╭─ Текст для чтения

Внешне то, что говорилось Хабибу в Дамаске, выглядело не менее жестко по сравнению с тем, что говорилось там Корниенко. За исключением, пожалуй, одного небольшого на первый взгляд нюанса, который и был ключом к сирийской позиции. Хабибу в ответ на выдвинутые им условия Асад сказал: «Это означает, что Израиль получит все и ничего не даст взамен». Иными словами, здесь был сигнал: Сирия готова к дипломатическому торгу. Она может уступить, но и Израиль должен сделать встречные шаги.

Такого сигнала Асад в Москву не передавал и своих условий для торга не обозначал. Это, естественно, вызвало недоумение: не ведут ли сирийцы двойную игру, подталкивая нас выступать с воинственными заявлениями, чтобы самим, используя их как таран, договариваться с израильтянами?

Переполох в Москве

В Дамаске, сравнивая два подхода — активный американский и пассивный советский, — тоже не могли не бить тревогу. 11 мая в час ночи посол Юхин был поднят с постели и срочно приглашен к заместителю министра Каддуру. Тот сообщил ошарашенному послу, что ввиду сложившейся обстановки президент Асад решил вылететь 11 или 12 мая в Москву с секретным визитом для встречи с Брежневым.

Телеграмма Юхина вызвала в Москве переполох. Хафез Асад являл собой фигуру неординарную. Даже для Ближнего Востока. Выходец из немногочисленной, гонимой и презираемой в арабском мире секты алавитов, которая представляет экзотическую смесь ислама, христианства и астральных культов, он сумел подчинить себе всю Сирию. О его хитрости и коварстве ходили легенды. Это был умный и безжалостный диктатор, который отлично ориентировался в хитросплетениях ближневосточной политики и жестко проводил свою линию.

╰─
╭─ Выдержки из данных

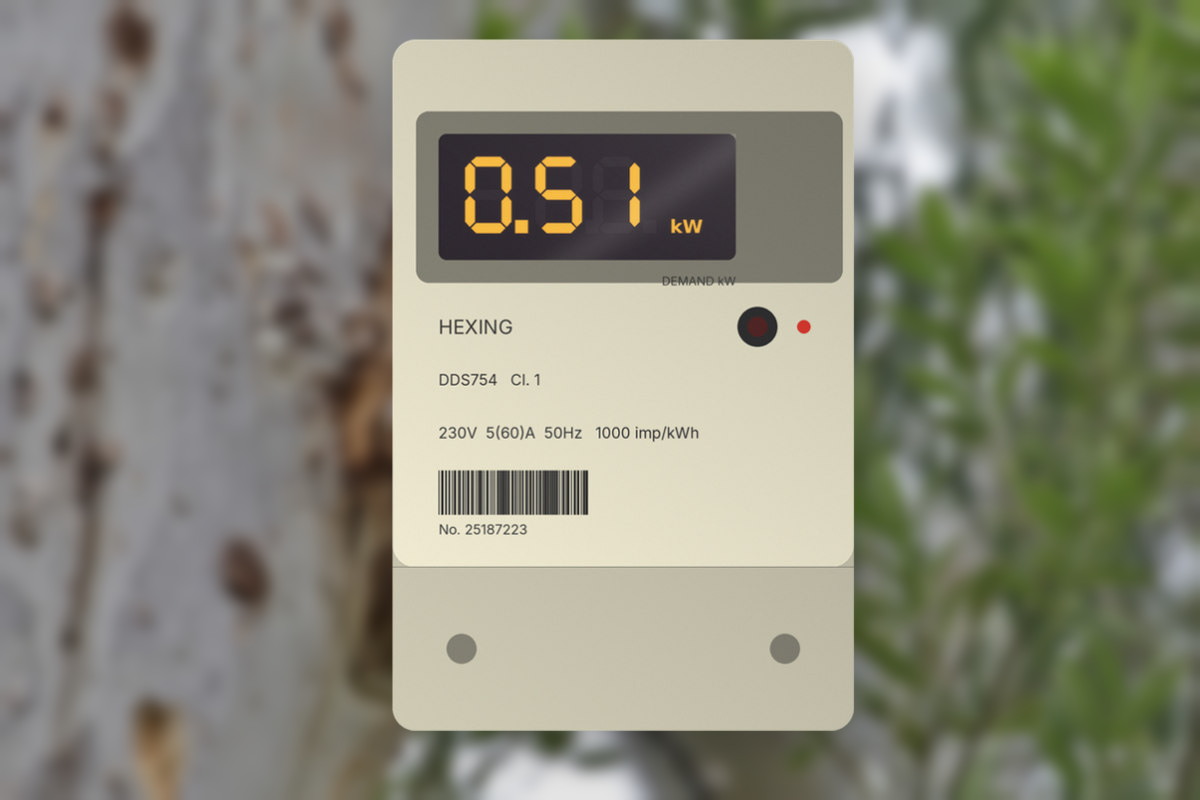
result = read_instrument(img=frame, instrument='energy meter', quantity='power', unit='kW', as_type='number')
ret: 0.51 kW
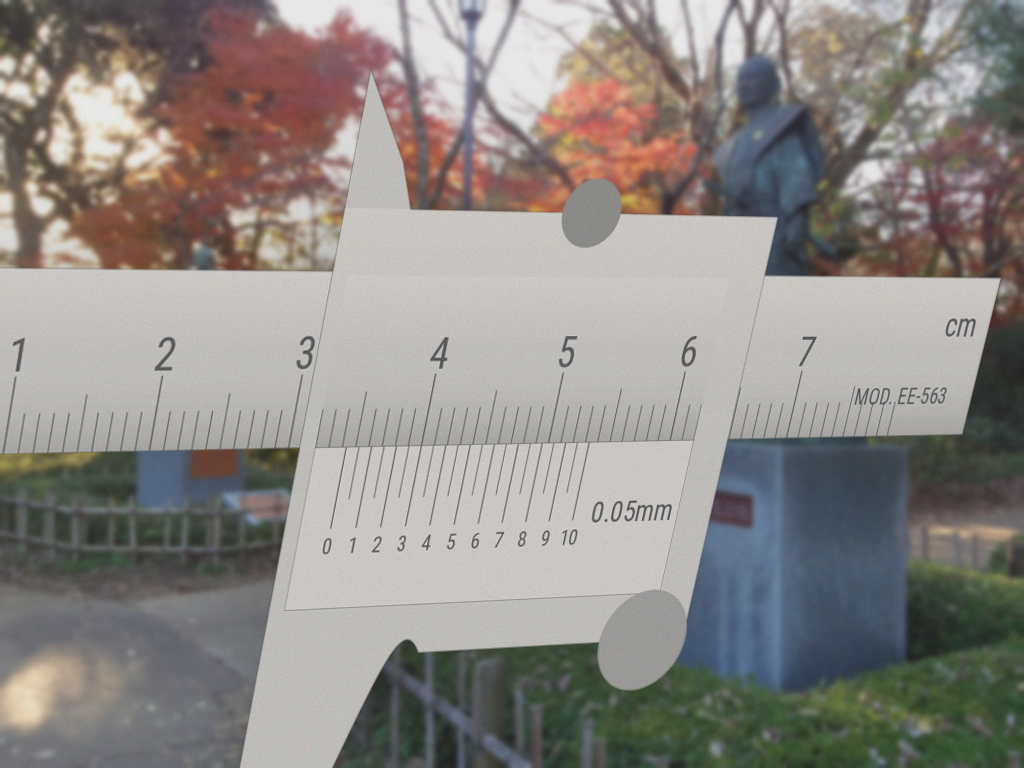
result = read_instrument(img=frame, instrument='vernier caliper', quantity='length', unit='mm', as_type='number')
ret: 34.3 mm
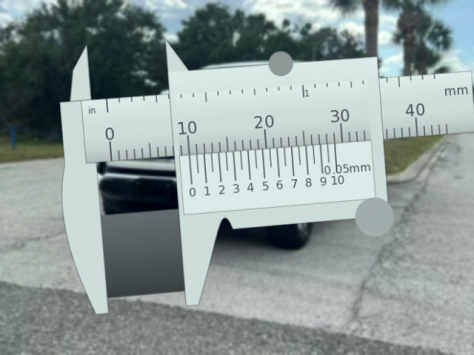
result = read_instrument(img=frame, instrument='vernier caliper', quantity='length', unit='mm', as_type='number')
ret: 10.0 mm
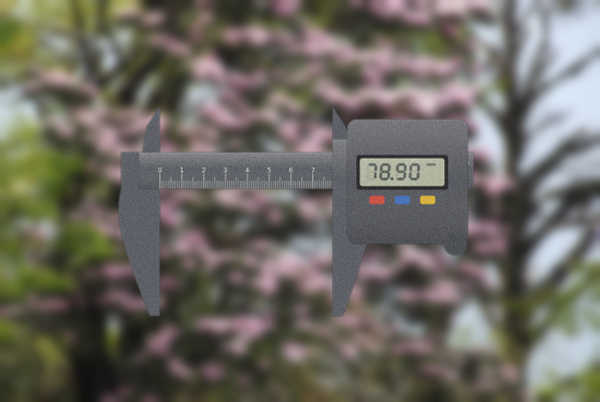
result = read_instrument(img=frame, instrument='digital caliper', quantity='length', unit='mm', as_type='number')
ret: 78.90 mm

╰─

#### [Список заданий]
A) Ответьте на вопросы по отрывку о сирийской дипломатии:
(i) Что сказал Асад Хабибу в ответ на выдвинутые им условия?
(ii) Когда и к кому срочно пригласили посла Юхина?
(iii) Выходцем из какой секты был Хафез Асад?
B) Определите, соответствуют ли утверждения отрывку о сирийской дипломатии. Ответьте «да» или «нет» и приведите решающие слова текста в виде цитаты.
(i) Асад передал в Москву сигнал о готовности к дипломатическому торгу.
(ii) Асад решил лететь в Москву с секретным визитом для встречи с Брежневым.
(iii) Секта алавитов была многочисленной и уважаемой в арабском мире.
C) Допишите отрывок о сирийской дипломатии, начав сразу после его последнего предложения.
Данные для выполнения заданий не понадобятся.

#### [Ответы по пунктам]
A)
(i) «Это означает, что Израиль получит все и ничего не даст взамен».
(ii) 11 мая в час ночи, к заместителю министра Каддуру.
(iii) Из секты алавитов.

B)
(i) Нет: «Такого сигнала Асад в Москву не передавал и своих условий для торга не обозначал».
(ii) Да: «президент Асад решил вылететь 11 или 12 мая в Москву с секретным визитом для встречи с Брежневым».
(iii) Нет: «Выходец из немногочисленной, гонимой и презираемой в арабском мире секты алавитов».

C)
Поэтому в Москве гадали: что кроется за этим внезапным ходом сирийского президента? Не готовит ли он нам очередную ловушку — напасть на Израиль под прикрытием своего визита в Москву, который будет выглядеть так, будто Советский Союз благославил Сирию на войну. Тем более что Асад уже проделывал подобный трюк во время визита в Дамаск Председателя Совета Министров СССР А. Н. Косыгина летом 1976 года, когда ввел войска в Ливан, даже не проинформировав нас об этом. И вот опять сирийские вооруженные силы полностью отмобилизованы и только ждут команды к началу боевых операций.

Правда, срочные доклады с мест от резидентур КГБ и ГРУ несколько разрядили напряженность: какие-либо внезапные военные действия со стороны Сирии в Ливане не просматриваются. То же и на Голанских высотах — концентрации сирийских войск там не происходит.

Однако в самый канун визита тревожное сообщение пришло из Иордании: израильские вооруженные силы приведены в состояние боеготовности № 1 и к ливанской границе переброшена бронетанковая дивизия спецназначения. Туда переброшена также бригада десантников. Израильские ВВС тоже находятся в состоянии повышенной боеготовности и команды им поступают минуя радио, чтобы избежать перехвата.

Вот такая непростая ситуация складывалась перед этим тайным визитом сирийского президента. Нужно было определяться, что делать. Причем главным был вопрос о создании советских военных баз в Сирии, который в условиях разгорающегося конфликта с Израилем приобретал особую чувствительность. А согласия в советских верхах по этому вопросу не было.

По военным каналам поступила информация, что Асад поставит в Москве во главу угла именно этот вопрос. Он готов теперь пойти на создание базы ВМФ СССР в Тартусе и на базирование самолетов ВМФ на аэродроме в Тифоре. Но просит в качестве платы разместить на территории Сирии советскую авиабригаду и три зенитно-ракетные бригады, которые находились бы в подчинении сирийцев и размещались бы по их усмотрению.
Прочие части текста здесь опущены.